Моя позиция на стуле предоставляла относительную безопасность, но Хейли была слишком далеко. Поднявшись, я перешагнул через собак и нерешительно сел рядом с ней. Та сразу спрятала лицо у меня на груди и залилась тихими слезами:

- Ро, мне так страшно. Все пойдет насмарку. Учеба. Будущее. Вся моя жизнь. Ну, разве я уже не жуткая мать, если это единственное, что меня сейчас волнует? - Она издала надтреснутый колючий смешок. - А самое кошмарное, знаешь что?
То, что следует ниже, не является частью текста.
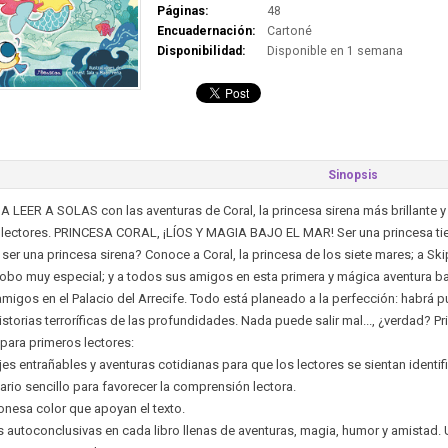
Páginas:
48
Encuadernación:
Cartoné
Disponibilidad:
Disponible en 1 semana
Sinopsis
 LEER A SOLAS con las aventuras de Coral, la princesa sirena más brillante y 
 lectores. PRINCESA CORAL, ¡LÍOS Y MAGIA BAJO EL MAR! Ser una princesa ti
ser una princesa sirena? Conoce a Coral, la princesa de los siete mares; a Sk
obo muy especial; y a todos sus amigos en esta primera y mágica aventura baj
migos en el Palacio del Arrecife. Todo está planeado a la perfección: habrá p
istorias terroríficas de las profundidades. Nada puede salir mal..., ¿verdad? P
para primeros lectores:
es entrañables y aventuras cotidianas para que los lectores se sientan identif
rio sencillo para favorecer la comprensión lectora.
ionesa color que apoyan el texto.
s autoconclusivas en cada libro llenas de aventuras, magia, humor y amistad. Un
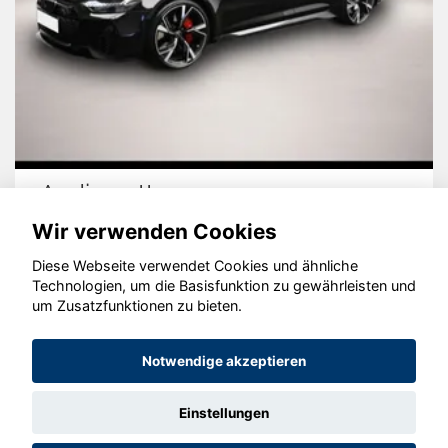
Audi quattro
Wir verwenden Cookies
Diese Webseite verwendet Cookies und ähnliche
Technologien, um die Basisfunktion zu gewährleisten und
© konjunkturmotor.de GmbH 2020 - 2026
um Zusatzfunktionen zu bieten.
Notwendige akzeptieren
Einstellungen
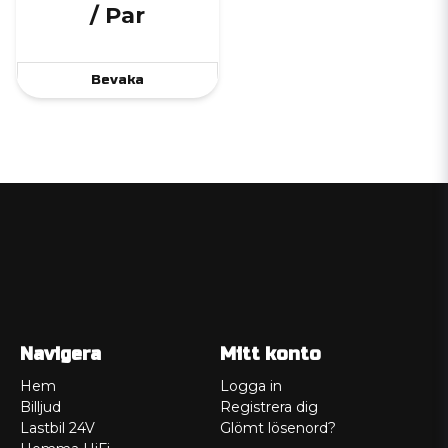
/ Par
Bevaka
Navigera
Mitt konto
Hem
Logga in
Billjud
Registrera dig
Lastbil 24V
Glömt lösenord?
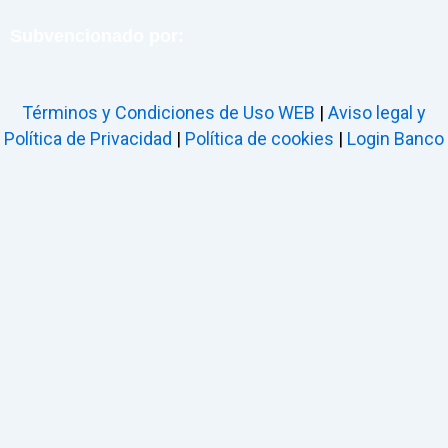
Subvencionado por:
Términos y Condiciones de Uso WEB
|
Aviso legal y
Política de Privacidad
|
Política de cookies
|
Login Banco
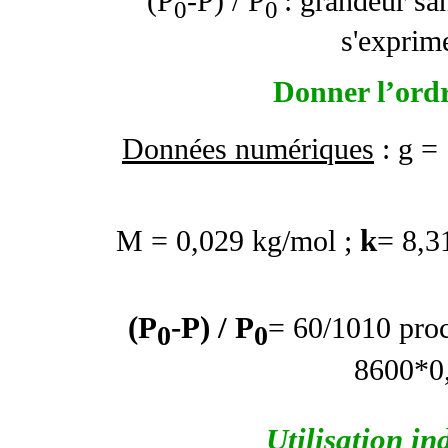
(P
-P) / P
: grandeur san
0
0
s'exprim
Donner l’ord
Données numériques
: g =
k
M = 0,029 kg/mol ;
= 8,3
(P
-P) / P
= 60/1010 proc
0
0
8600*0,
Utilisation in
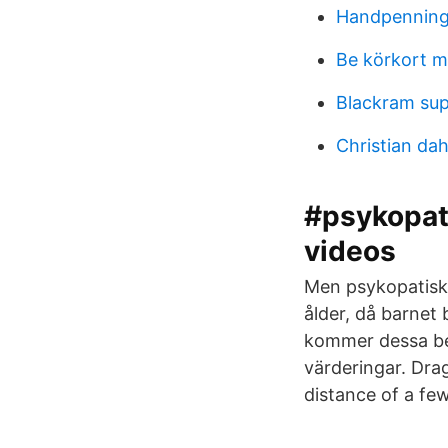
Handpenning
Be körkort m
Blackram sup
Christian da
#psykopat
videos
Men psykopatiska
ålder, då barnet 
kommer dessa bet
värderingar. Dra
distance of a fe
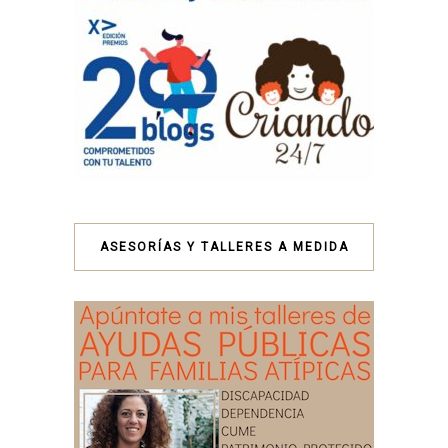
ASESORÍAS Y TALLERES A MEDIDA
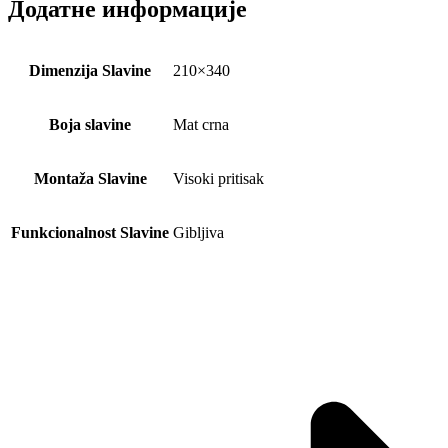
Додатне информације
Dimenzija Slavine
210×340
Boja slavine
Mat crna
Montaža Slavine
Visoki pritisak
Funkcionalnost Slavine
Gibljiva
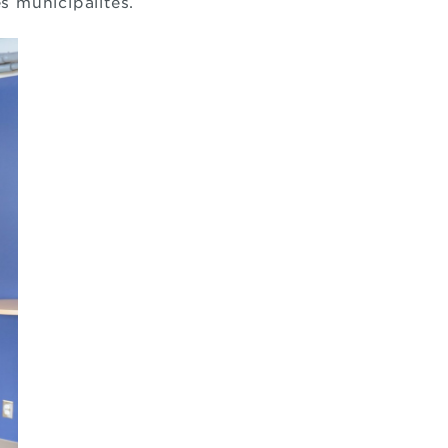
es municipalités.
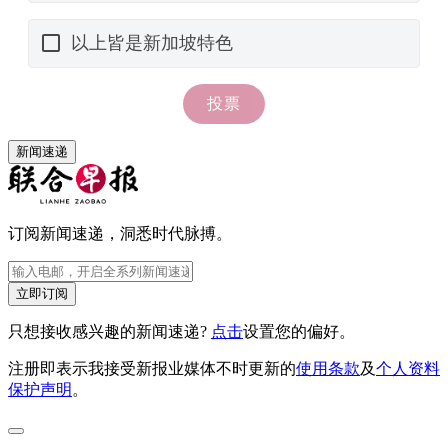
新闻速递
订阅新闻速递，洞悉时代脉搏。
立即订阅
只想接收感兴趣的新闻速递?
点击
设置您的偏好。
注册即表示我接受新报业媒体不时更新的
使用条款
及
个人资料
保护声明
。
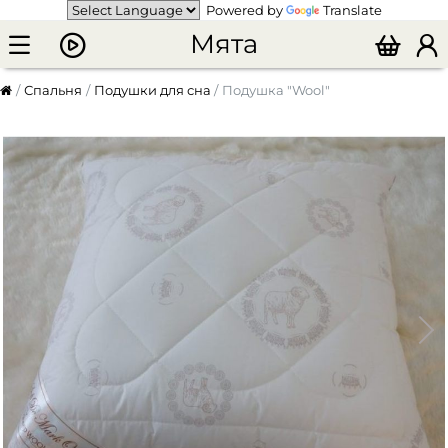
Powered by
Translate
Мята
Спальня
Подушки для сна
Подушка "Wool"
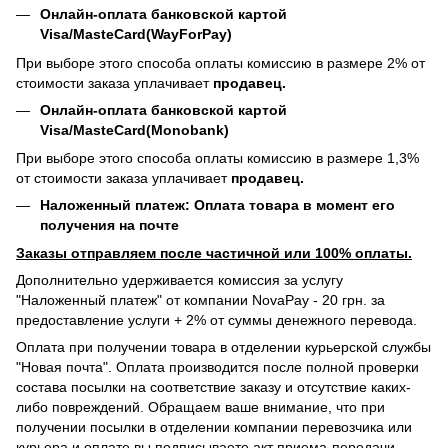
Онлайн-оплата банковской картой
Visa/MasteCard(WayForPay)
При выборе этого способа оплаты комиссию в размере 2% от
стоимости заказа уплачивает
продавец.
Онлайн-оплата банковской картой
Visa/MasteCard(Monobank)
При выборе этого способа оплаты комиссию в размере 1,3%
от стоимости заказа уплачивает
продавец.
Наложенный платеж: Оплата товара в момент его
получения на почте
Заказы отправляем после частичной или 100% оплаты.
Дополнительно удерживается комиссия за услугу
"Наложенный платеж" от компании NovaPay - 20 грн. за
предоставление услуги + 2% от суммы денежного перевода.
Оплата при получении товара в отделении курьерской службы
"Новая почта". Оплата производится после полной проверки
состава посылки на соответствие заказу и отсутствие каких-
либо повреждений. Обращаем ваше внимание, что при
получении посылки в отделении компании перевозчика или
курьера и оплате вы подписываете акт приема-передачи,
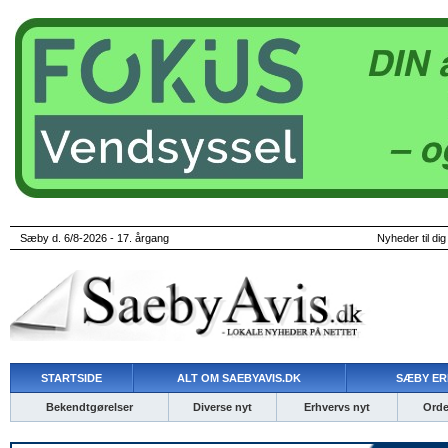
Sæby d. 6/8-2026 - 17. årgang
Nyheder til dig
STARTSIDE
ALT OM SAEBYAVIS.DK
SÆBY ER
Bekendtgørelser
Diverse nyt
Erhvervs nyt
Ordet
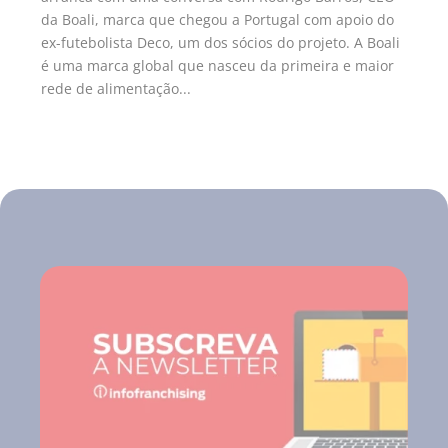
da Boali, marca que chegou a Portugal com apoio do
ex-futebolista Deco, um dos sócios do projeto. A Boali
é uma marca global que nasceu da primeira e maior
rede de alimentação...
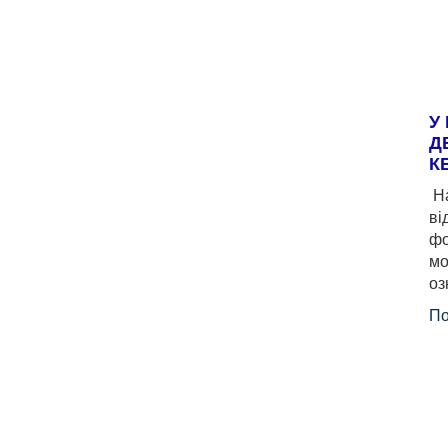
У
Д
К
На
ві
фо
мо
оз
По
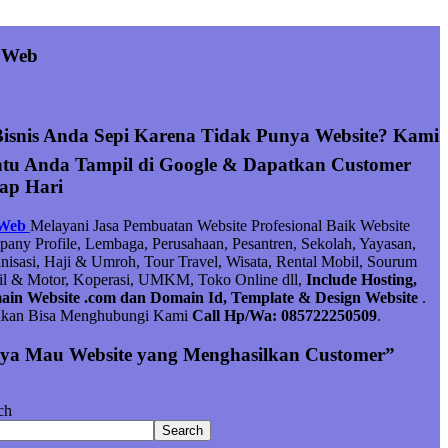
 Web
Bisnis Anda Sepi Karena Tidak Punya Website? Kami
tu Anda Tampil di Google & Dapatkan Customer
iap Hari
 Web
Melayani Jasa Pembuatan Website Profesional Baik Website
any Profile, Lembaga, Perusahaan, Pesantren, Sekolah, Yayasan,
nisasi, Haji & Umroh, Tour Travel, Wisata, Rental Mobil, Sourum
l & Motor, Koperasi, UMKM, Toko Online dll,
Include Hosting,
in Website .com dan Domain Id, Template & Design Website
.
hkan Bisa Menghubungi Kami
Call Hp/Wa: 085722250509
.
ya Mau Website yang Menghasilkan Customer”
ch
Search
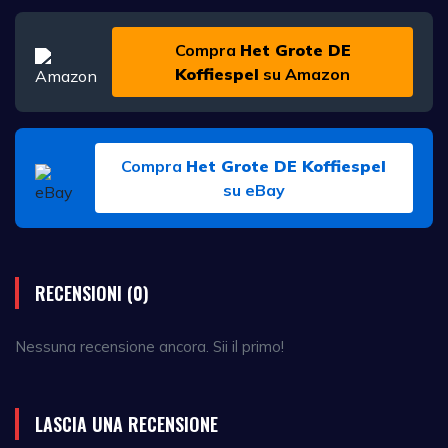
Compra
Het Grote DE
Koffiespel
su Amazon
Compra
Het Grote DE Koffiespel
su eBay
RECENSIONI (0)
Nessuna recensione ancora. Sii il primo!
LASCIA UNA RECENSIONE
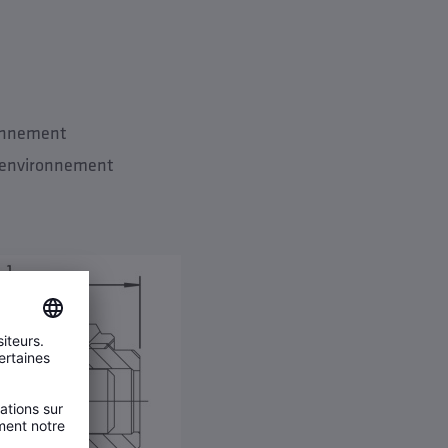
ronnement
 l’environnement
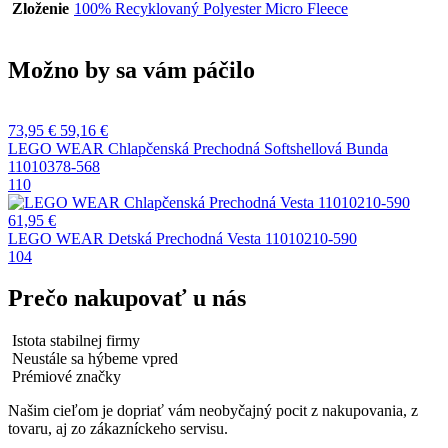
Zloženie
100% Recyklovaný Polyester Micro Fleece
Možno by sa vám páčilo
73,95
€
59,16
€
LEGO WEAR Chlapčenská Prechodná Softshellová Bunda
11010378-568
110
61,95
€
LEGO WEAR Detská Prechodná Vesta 11010210-590
104
Prečo nakupovať u nás
Istota stabilnej firmy
Neustále sa hýbeme vpred
Prémiové značky
Našim cieľom je dopriať vám neobyčajný pocit z nakupovania, z
tovaru, aj zo zákazníckeho servisu.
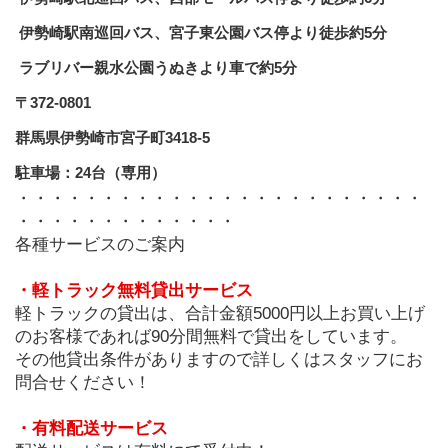
 伊勢崎駅南巡回バス、宮子東公園バス停より徒歩約5分
 ラブリバー親水公園うぬきより車で約5分
〒372-0801
群馬県伊勢崎市宮子町3418-5
駐車場：24台（専用）
・・・・・・・・・・・・・・・・・・・・・・・・
・・・・・・・・・・・・・
各種サービスのご案内
・軽トラック無料貸出サービス
軽トラックの貸出は、合計金額5000円以上お買い上げ
のお客様であれば90分間無料で貸出をしています。
その他貸出条件がありますので詳しくはスタッフにお
問合せください！
・有料配送サービス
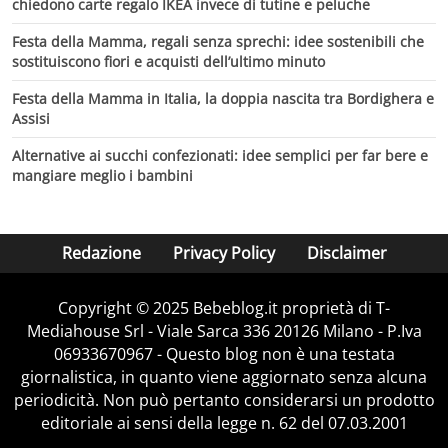
chiedono carte regalo IKEA invece di tutine e peluche
Festa della Mamma, regali senza sprechi: idee sostenibili che
sostituiscono fiori e acquisti dell’ultimo minuto
Festa della Mamma in Italia, la doppia nascita tra Bordighera e
Assisi
Alternative ai succhi confezionati: idee semplici per far bere e
mangiare meglio i bambini
Redazione
Privacy Policy
Disclaimer
Copyright © 2025 Bebeblog.it proprietà di T-
Mediahouse Srl - Viale Sarca 336 20126 Milano - P.Iva
06933670967 - Questo blog non è una testata
giornalistica, in quanto viene aggiornato senza alcuna
periodicità. Non può pertanto considerarsi un prodotto
editoriale ai sensi della legge n. 62 del 07.03.2001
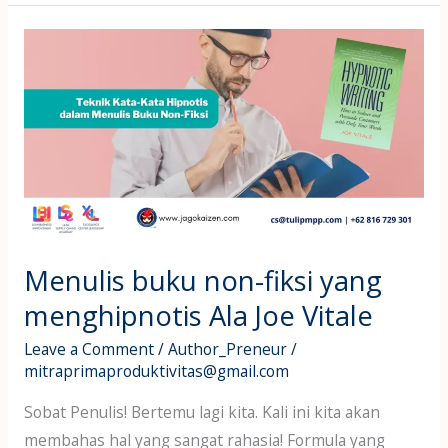
Menulis
buku
non-
fiksi
yang
menghipnotis
Ala
Joe
Vitale
Menulis buku non-fiksi yang
menghipnotis Ala Joe Vitale
Leave a Comment
/
Author_Preneur
/
mitraprimaproduktivitas@gmail.com
Sobat Penulis! Bertemu lagi kita. Kali ini kita akan
membahas hal yang sangat rahasia! Formula yang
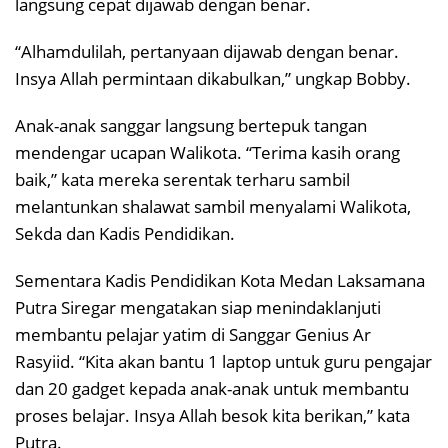
langsung cepat dijawab dengan benar.
“Alhamdulilah, pertanyaan dijawab dengan benar.
Insya Allah permintaan dikabulkan,” ungkap Bobby.
Anak-anak sanggar langsung bertepuk tangan
mendengar ucapan Walikota. “Terima kasih orang
baik,” kata mereka serentak terharu sambil
melantunkan shalawat sambil menyalami Walikota,
Sekda dan Kadis Pendidikan.
Sementara Kadis Pendidikan Kota Medan Laksamana
Putra Siregar mengatakan siap menindaklanjuti
membantu pelajar yatim di Sanggar Genius Ar
Rasyiid. “Kita akan bantu 1 laptop untuk guru pengajar
dan 20 gadget kepada anak-anak untuk membantu
proses belajar. Insya Allah besok kita berikan,” kata
Putra.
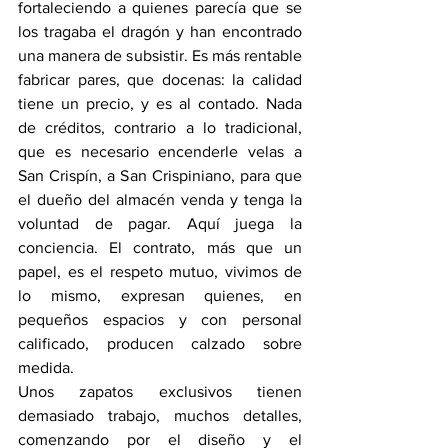
fortaleciendo a quienes parecía que se 
los tragaba el dragón y han encontrado 
una manera de subsistir. Es más rentable 
fabricar pares, que docenas: la calidad 
tiene un precio, y es al contado. Nada 
de créditos, contrario a lo tradicional, 
que es necesario encenderle velas a 
San Crispín, a San Crispiniano, para que 
el dueño del almacén venda y tenga la 
voluntad de pagar. Aquí juega la 
conciencia. El contrato, más que un 
papel, es el respeto mutuo, vivimos de 
lo mismo, expresan quienes, en 
pequeños espacios y con personal 
calificado, producen calzado sobre 
medida.
Unos zapatos exclusivos tienen 
demasiado trabajo, muchos detalles, 
comenzando por el diseño y el 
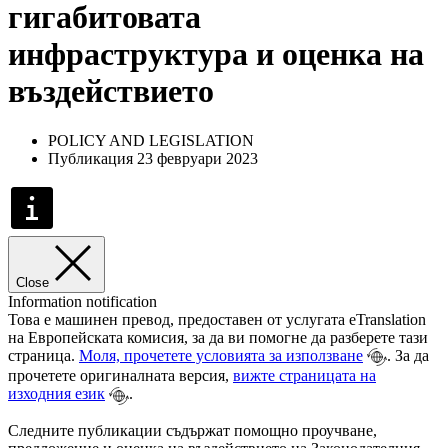
гигабитовата
инфраструктура и оценка на
въздействието
POLICY AND LEGISLATION
Публикация 23 февруари 2023
Close
Information notification
Това е машинен превод, предоставен от услугата eTranslation
на Европейската комисия, за да ви помогне да разберете тази
страница.
Моля, прочетете условията за използване
. За да
прочетете оригиналната версия,
вижте страницата на
изходния език
.
Следните публикации съдържат помощно проучване,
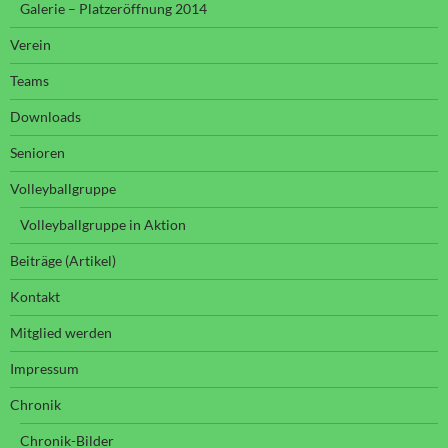
Galerie – Platzeröffnung 2014
Verein
Teams
Downloads
Senioren
Volleyballgruppe
Volleyballgruppe in Aktion
Beiträge (Artikel)
Kontakt
Mitglied werden
Impressum
Chronik
Chronik-Bilder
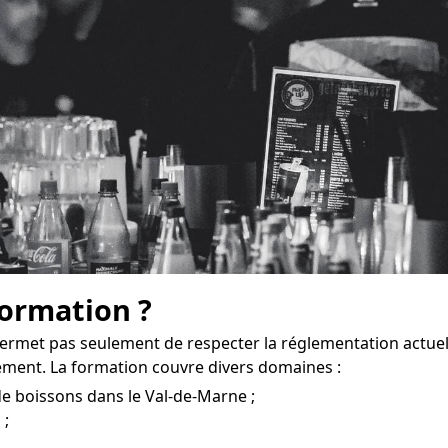
formation ?
ermet pas seulement de respecter la réglementation actuel
ement. La formation couvre divers domaines :
de boissons dans le Val-de-Marne ;
 ;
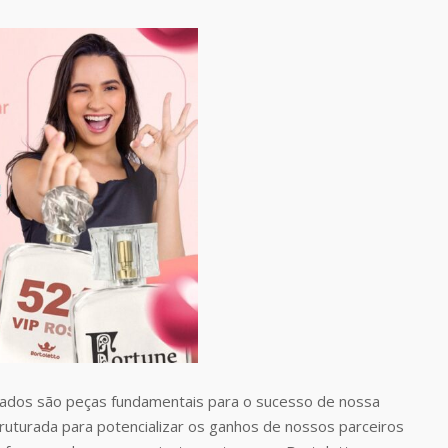
dos são peças fundamentais para o sucesso de nossa
uturada para potencializar os ganhos de nossos parceiros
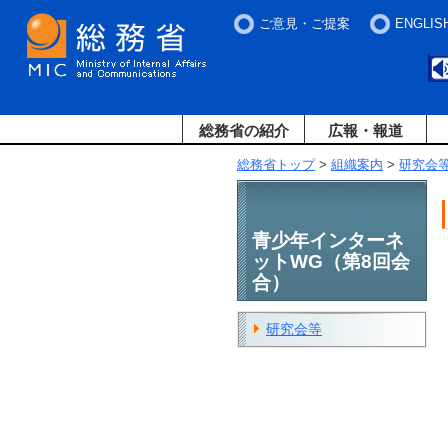
ご意見・ご提案
ENGLIS
総務省の紹介
広報・報道
総務省トップ
>
組織案内
>
研究会
青少年インターネ
ットWG（第8回会
合）
研究会等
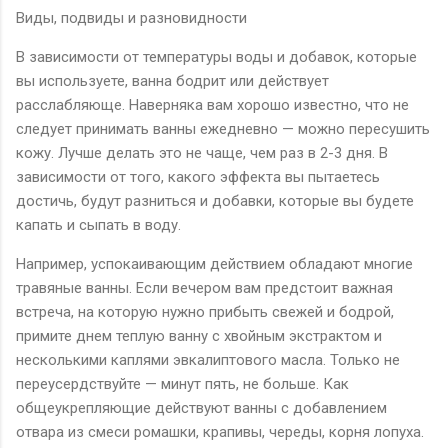
Виды, подвиды и разновидности
В зависимости от температуры воды и добавок, которые
вы используете, ванна бодрит или действует
расслабляюще. Наверняка вам хорошо известно, что не
следует принимать ванны ежедневно — можно пересушить
кожу. Лучше делать это не чаще, чем раз в 2-3 дня. В
зависимости от того, какого эффекта вы пытаетесь
достичь, будут разниться и добавки, которые вы будете
капать и сыпать в воду.
Например, успокаивающим действием обладают многие
травяные ванны. Если вечером вам предстоит важная
встреча, на которую нужно прибыть свежей и бодрой,
примите днем теплую ванну с хвойным экстрактом и
несколькими каплями эвкалиптового масла. Только не
переусердствуйте — минут пять, не больше. Как
общеукрепляющие действуют ванны с добавлением
отвара из смеси ромашки, крапивы, череды, корня лопуха.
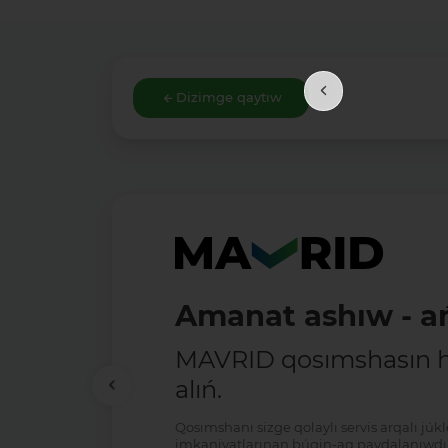
Dizimge qaytıw
Amanat ashıw - ań
MAVRID qosımshasın há
alıń.
Qosımshanı sizge qolaylı servis arqalı jú
imkaniyatlarınan búgin-aq paydalanıwdı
Я наивно надеюсь, что, если голодать, загонять себя и постоянно плакать, то у меня обязательно будет выкидыш и проблема решится сама собой. Вот какая я ужасная.

Этим она меня окончательно растрогала:

- Эй. Ты не ужасная. Перестань, не надо. - Механизм, который сразу после ее признания на ступеньках дома начал медленно поворачиваться у меня в мозгу, щелкнул и встал на место. – Ты же… то есть, ты что… собираешься избавиться от него?

На сей раз смех был так горек, что я содрогнулся.

- Ты имеешь в виду аборт? Я попыталась. Вчера. Отправилась убивать моего ребенка в Сочельник.

- Не говори так. - Получилось резче, чем я думал. Но я просто не мог казаться ласковым, говоря на такую острую тему. – Как это «вчера»? Хочешь сказать, что твоя мама уже знает?

- Я ездила одна, - ответила та.

Я был так зол, что пришлось вскочить с кровати, потому что меня всего трясло, а руки непроизвольно стискивались в кулаки. Собаки тоже забеспокоились, поднялись и залаяли. Перестав плакать, Хейли удивленно отпрянула.

- Ты пошла на аборт в одиночку? Какого дьявола, Хейли! Так просто взяла и поехала? В Рапид-Сити?

- В Скотсблаф. Я помню о законе об аборте в Южной Дакоте. Вроде бы этот закон аннулировали, но не знаю, там могли дежурить пикетчики. Поехала в женский медицинский центр. У меня пока еще третий месяц. - Она понурила голову. - Я не смогла этого сделать. Не смогла довести до конца. Никто меня не останавливал, я просто не смогла. Думаю, если бы кто-то попытался мне помешать, я бы это точно сделала, несмотря ни на ничьи увещевания. Скорее, наоборот, они только больше разозлили бы меня – никто не имеет права указывать мне, что делать. Но там никого не оказалось, кроме вежливых и понимающих сотрудников. И я не смогла. Не смог… - Снова захлебнувшись рыданиями, она обхватила руками колени и сжалась в комочек. - Я даже не думала о крошечных детских пальчиках, ручках и ножках. Не чувствовала за собой никакой вины. Просто не смогла.